Dr. Dan Fletcher is an associate professor in the bioengineering department and biophysics program at the University of California, Berkeley, where his research focuses on the biophysics of cell movements and the cytoskeleton and development of biomedical devices. Recent work from his laboratory includes direct measurement of the actin networks that drive crawling motility, development of vesicle encapsulation technology for cellular reconstitution, and demonstration of fluorescence microscopy on a mobile phone.
Fletcher received a B.S.E. from Princeton University and a D.Phil. from Oxford University, where he was a Rhodes Scholar. He received a Ph.D. in mechanical engineering from Stanford University as an NSF graduate research fellow and was a postdoctoral fellow in biochemistry at the Stanford University School of Medicine as part of the Stanford Bio-X program. His research has received an NSF CAREER Award, a National Inventors Hall of Fame Collegiate Award, and was designated “Best of What’s New” by Popular Science magazine.

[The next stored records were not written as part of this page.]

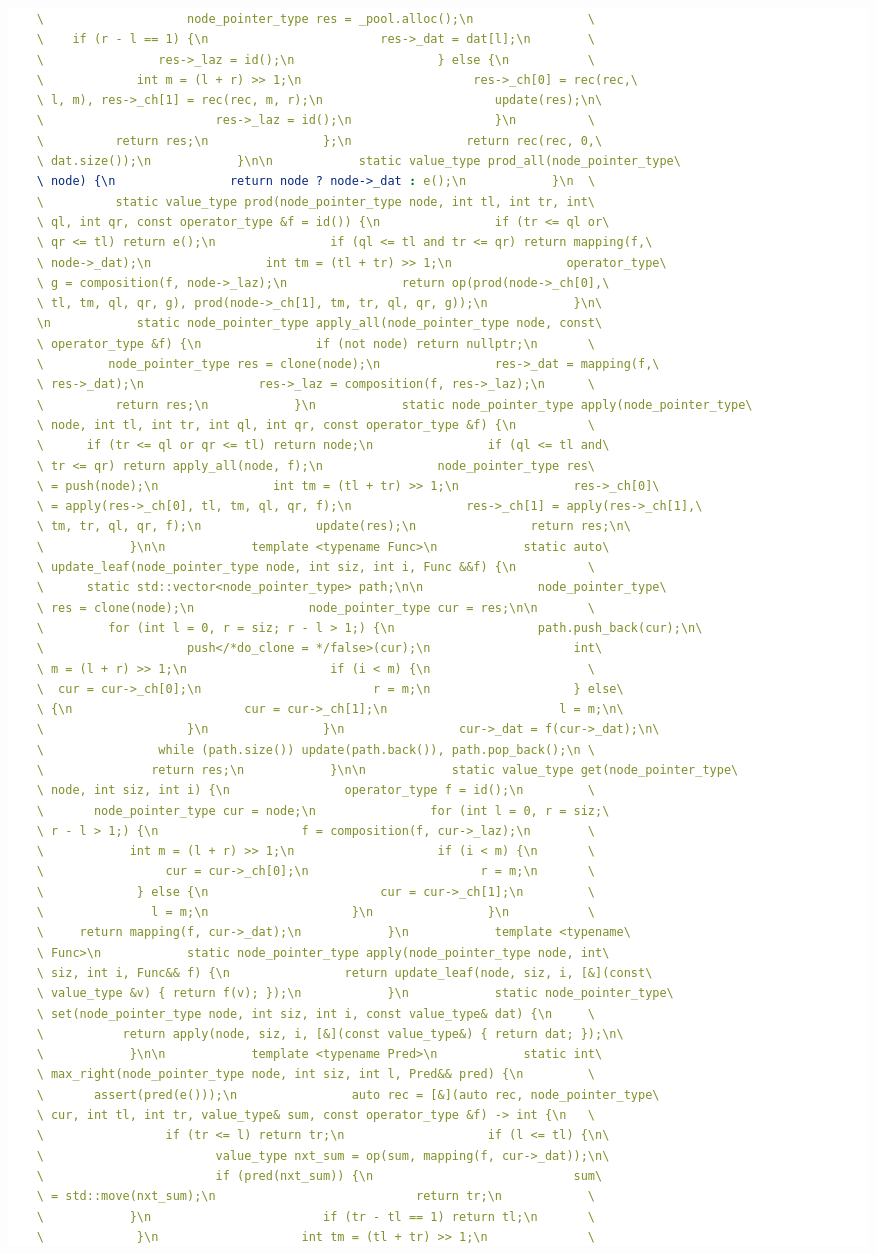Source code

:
 ```yaml
    \                    node_pointer_type res = _pool.alloc();\n                \
    \    if (r - l == 1) {\n                        res->_dat = dat[l];\n        \
    \                res->_laz = id();\n                    } else {\n           \
    \             int m = (l + r) >> 1;\n                        res->_ch[0] = rec(rec,\
    \ l, m), res->_ch[1] = rec(rec, m, r);\n                        update(res);\n\
    \                        res->_laz = id();\n                    }\n          \
    \          return res;\n                };\n                return rec(rec, 0,\
    \ dat.size());\n            }\n\n            static value_type prod_all(node_pointer_type\
    \ node) {\n                return node ? node->_dat : e();\n            }\n  \
    \          static value_type prod(node_pointer_type node, int tl, int tr, int\
    \ ql, int qr, const operator_type &f = id()) {\n                if (tr <= ql or\
    \ qr <= tl) return e();\n                if (ql <= tl and tr <= qr) return mapping(f,\
    \ node->_dat);\n                int tm = (tl + tr) >> 1;\n                operator_type\
    \ g = composition(f, node->_laz);\n                return op(prod(node->_ch[0],\
    \ tl, tm, ql, qr, g), prod(node->_ch[1], tm, tr, ql, qr, g));\n            }\n\
    \n            static node_pointer_type apply_all(node_pointer_type node, const\
    \ operator_type &f) {\n                if (not node) return nullptr;\n       \
    \         node_pointer_type res = clone(node);\n                res->_dat = mapping(f,\
    \ res->_dat);\n                res->_laz = composition(f, res->_laz);\n      \
    \          return res;\n            }\n            static node_pointer_type apply(node_pointer_type\
    \ node, int tl, int tr, int ql, int qr, const operator_type &f) {\n          \
    \      if (tr <= ql or qr <= tl) return node;\n                if (ql <= tl and\
    \ tr <= qr) return apply_all(node, f);\n                node_pointer_type res\
    \ = push(node);\n                int tm = (tl + tr) >> 1;\n                res->_ch[0]\
    \ = apply(res->_ch[0], tl, tm, ql, qr, f);\n                res->_ch[1] = apply(res->_ch[1],\
    \ tm, tr, ql, qr, f);\n                update(res);\n                return res;\n\
    \            }\n\n            template <typename Func>\n            static auto\
    \ update_leaf(node_pointer_type node, int siz, int i, Func &&f) {\n          \
    \      static std::vector<node_pointer_type> path;\n\n                node_pointer_type\
    \ res = clone(node);\n                node_pointer_type cur = res;\n\n       \
    \         for (int l = 0, r = siz; r - l > 1;) {\n                    path.push_back(cur);\n\
    \                    push</*do_clone = */false>(cur);\n                    int\
    \ m = (l + r) >> 1;\n                    if (i < m) {\n                      \
    \  cur = cur->_ch[0];\n                        r = m;\n                    } else\
    \ {\n                        cur = cur->_ch[1];\n                        l = m;\n\
    \                    }\n                }\n                cur->_dat = f(cur->_dat);\n\
    \                while (path.size()) update(path.back()), path.pop_back();\n \
    \               return res;\n            }\n\n            static value_type get(node_pointer_type\
    \ node, int siz, int i) {\n                operator_type f = id();\n         \
    \       node_pointer_type cur = node;\n                for (int l = 0, r = siz;\
    \ r - l > 1;) {\n                    f = composition(f, cur->_laz);\n        \
    \            int m = (l + r) >> 1;\n                    if (i < m) {\n       \
    \                 cur = cur->_ch[0];\n                        r = m;\n       \
    \             } else {\n                        cur = cur->_ch[1];\n         \
    \               l = m;\n                    }\n                }\n           \
    \     return mapping(f, cur->_dat);\n            }\n            template <typename\
    \ Func>\n            static node_pointer_type apply(node_pointer_type node, int\
    \ siz, int i, Func&& f) {\n                return update_leaf(node, siz, i, [&](const\
    \ value_type &v) { return f(v); });\n            }\n            static node_pointer_type\
    \ set(node_pointer_type node, int siz, int i, const value_type& dat) {\n     \
    \           return apply(node, siz, i, [&](const value_type&) { return dat; });\n\
    \            }\n\n            template <typename Pred>\n            static int\
    \ max_right(node_pointer_type node, int siz, int l, Pred&& pred) {\n         \
    \       assert(pred(e()));\n                auto rec = [&](auto rec, node_pointer_type\
    \ cur, int tl, int tr, value_type& sum, const operator_type &f) -> int {\n   \
    \                 if (tr <= l) return tr;\n                    if (l <= tl) {\n\
    \                        value_type nxt_sum = op(sum, mapping(f, cur->_dat));\n\
    \                        if (pred(nxt_sum)) {\n                            sum\
    \ = std::move(nxt_sum);\n                            return tr;\n            \
    \            }\n                        if (tr - tl == 1) return tl;\n       \
    \             }\n                    int tm = (tl + tr) >> 1;\n              \
```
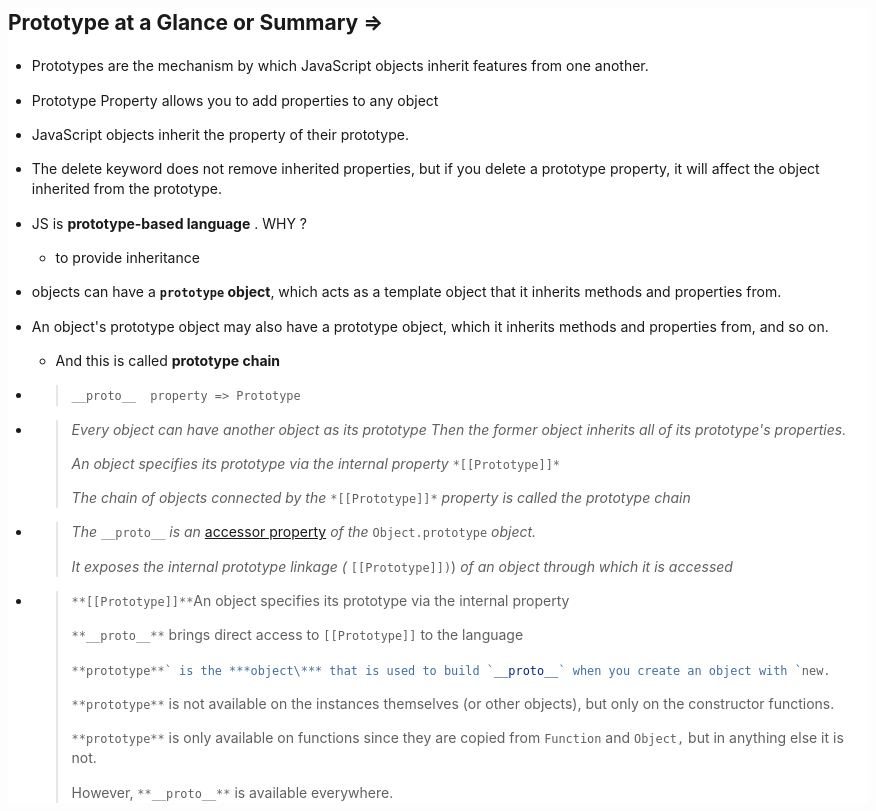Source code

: 



## Prototype at a Glance or Summary =>



* Prototypes are the mechanism by which JavaScript objects inherit features from one another.

* Prototype Property allows you to add properties to any object

* JavaScript objects inherit the property of their prototype. 

* The delete keyword does not remove inherited properties, but if you delete a prototype property, it will affect the object inherited from the prototype.

* JS is **prototype-based language** . WHY ?

  * to provide inheritance

* objects can have a **`prototype` object**, which acts as a template object that it inherits methods and properties from.

* An object's prototype object may also have a prototype object, which it inherits methods and properties from, and so on.

  * And this is called **prototype chain**

* > ```
  > __proto__  property => Prototype 
  > ```
  >
  >  

* > *Every object can have another object as its prototype*
  > *Then the former object inherits all of its prototype's properties.*
  >
  > *An object specifies its prototype via the internal property* `*[[Prototype]]*`
  >
  > *The chain of objects connected by the* `*[[Prototype]]*` *property is called the* *prototype chain*

  

* > *The* `__proto__` *is an* [accessor property](http://www.javascripttutorial.net/javascript-objects/#accessor_property) *of the* `Object.prototype` *object.*
  >
  > *It exposes the internal prototype linkage (* `[[Prototype]])`) *of an object through which it is accessed*

* > `**[[Prototype]]**`An object specifies its prototype via the internal property
  >
  > `**__proto__**` brings direct access to `[[Prototype]]` to the language
  >
  > ```js
  > **prototype**` is the ***object\*** that is used to build `__proto__` when you create an object with `new.
  > ```
  >
  > `**prototype**` is not available on the instances themselves (or other objects), but only on the constructor functions.
  >
  > `**prototype**` is only available on functions since they are copied from `Function` and `Object,` but in anything else it is not. 
  >
  > However, `**__proto__**` is available everywhere.
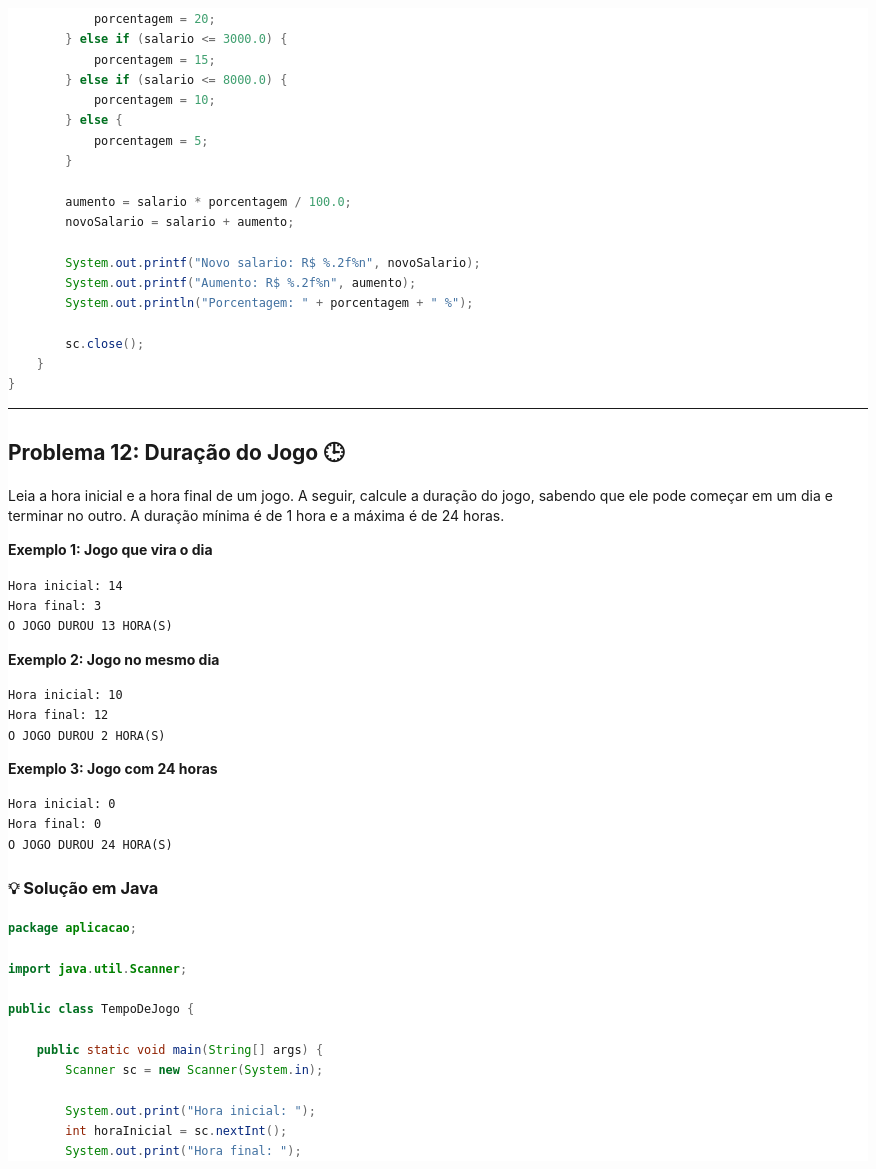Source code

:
 ```java
            porcentagem = 20;
        } else if (salario <= 3000.0) {
            porcentagem = 15;
        } else if (salario <= 8000.0) {
            porcentagem = 10;
        } else {
            porcentagem = 5;
        }

        aumento = salario * porcentagem / 100.0;
        novoSalario = salario + aumento;

        System.out.printf("Novo salario: R$ %.2f%n", novoSalario);
        System.out.printf("Aumento: R$ %.2f%n", aumento);
        System.out.println("Porcentagem: " + porcentagem + " %");

        sc.close();
    }
}
```

-----

## Problema 12: Duração do Jogo 🕒

Leia a hora inicial e a hora final de um jogo. A seguir, calcule a duração do jogo, sabendo que ele pode começar em um dia e terminar no outro. A duração mínima é de 1 hora e a máxima é de 24 horas.

**Exemplo 1: Jogo que vira o dia**

```
Hora inicial: 14
Hora final: 3
O JOGO DUROU 13 HORA(S)
```

**Exemplo 2: Jogo no mesmo dia**

```
Hora inicial: 10
Hora final: 12
O JOGO DUROU 2 HORA(S)
```

**Exemplo 3: Jogo com 24 horas**

```
Hora inicial: 0
Hora final: 0
O JOGO DUROU 24 HORA(S)
```

### 💡 Solução em Java

```java
package aplicacao;

import java.util.Scanner;

public class TempoDeJogo {

    public static void main(String[] args) {
        Scanner sc = new Scanner(System.in);

        System.out.print("Hora inicial: ");
        int horaInicial = sc.nextInt();
        System.out.print("Hora final: ");
```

Last year Fletcher was named a White House Fellow and worked with the Office of Science and Technology Policy at the White House. He is also deputy director of the physical biosciences division of Lawrence Berkeley National Laboratory (LBNL), faculty affiliate of the QB3 and CITRIS Institutes at UC Berkeley, a member of the bioengineering, biophysics, and nanoscale science and engineering graduate groups, and deputy director of the Cell Propulsion Lab, an NIH Nanomedicine Development Center based at UCSF.